Negative AO phases tend to produce more frequent Arctic outbreaks into the central and eastern U.S.
This October, Siberian snow cover is running at near record levels. MIT's Judah Cohen is one of the lead proponents of using Siberian snow cover as a winter forecast tool. Mashable's Andrew Freedman writes about the extensive Siberian snow and Cohen's latest interpretation.
The winter as a whole may be a cold and snowy one in the East and in parts of Europe, that is, if a rapid buildup of snow cover across Siberia is any indication. Judah Cohen, who is the director of seasonal forecasting at the private weather company AER, the extent and rate of expansion in Siberian snow cover during the month of October is a reliable indicator of winter weather thousands of miles downstream, in parts of North America and Europe.
This year, Cohen says, Siberian snow cover got off to its fastest start since he started tracking the index in 2000. “I think that’s something that’s notable,” Cohen said.
On the other hand, the National Oceanic and Atmospheric Administration (NOAA), relying on predictions of a weak El Nino event to develop during the winter, issued a winter outlook that calls for warmer-than-average conditions in parts of the eastern U.S.
Cohen called NOAA's reliance on the El Nino prediction to make its winter outlook "questionable," since the event is expected to be weak and may not have much influence on U.S. winter weather.
There is a split between Cohen's forecasting methods, along with the seasonal forecasts coming from other private companies, including The Weather Channel and AccuWeather, and the government's outlook.

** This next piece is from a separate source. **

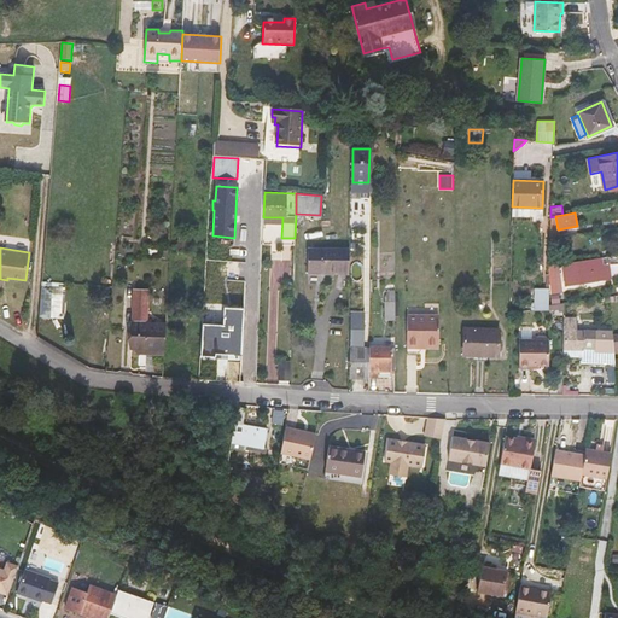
[(308,250),(308,273),(339,273),(339,269),(349,269),(349,250),(308,250)]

If the AO trends negative again this winter, more extended polar vortex outbreaks could be in the cards.
El Niño or El No-ño?
The early money was on a developing El Niño and a milder than average winter for Minnesota and much of the northern U.S. But so-called warm El Nino/Southern Oscillation conditions have been halting, and slow to develop in the tropical Pacific this year.
That has changed slightly in recent weeks. Tropical sea surface temperature anomalies have been increasing. There's a lot more orange and red popping up in the equatorial Pacific maps.
Note the more consistent ribbon of recently developing positive sea surface temperature anomalies near the equator.
That may just be the start of the El Niño signal many have been looking for.
Forecasts still call for a 60 to 65 percent chance of a weak to moderate El Niño to develop in the next 60 days.
If El Niño develops as expected, it will be very interesting to see how winter circulation patterns in the northern hemisphere evolve.
Will El Niño produce a milder than average split flow jet stream over the U.S. this winter? Or will the near record Siberian snow cover trigger a negative phase AO circulation that could overwhelm the effects of a weak El Niño?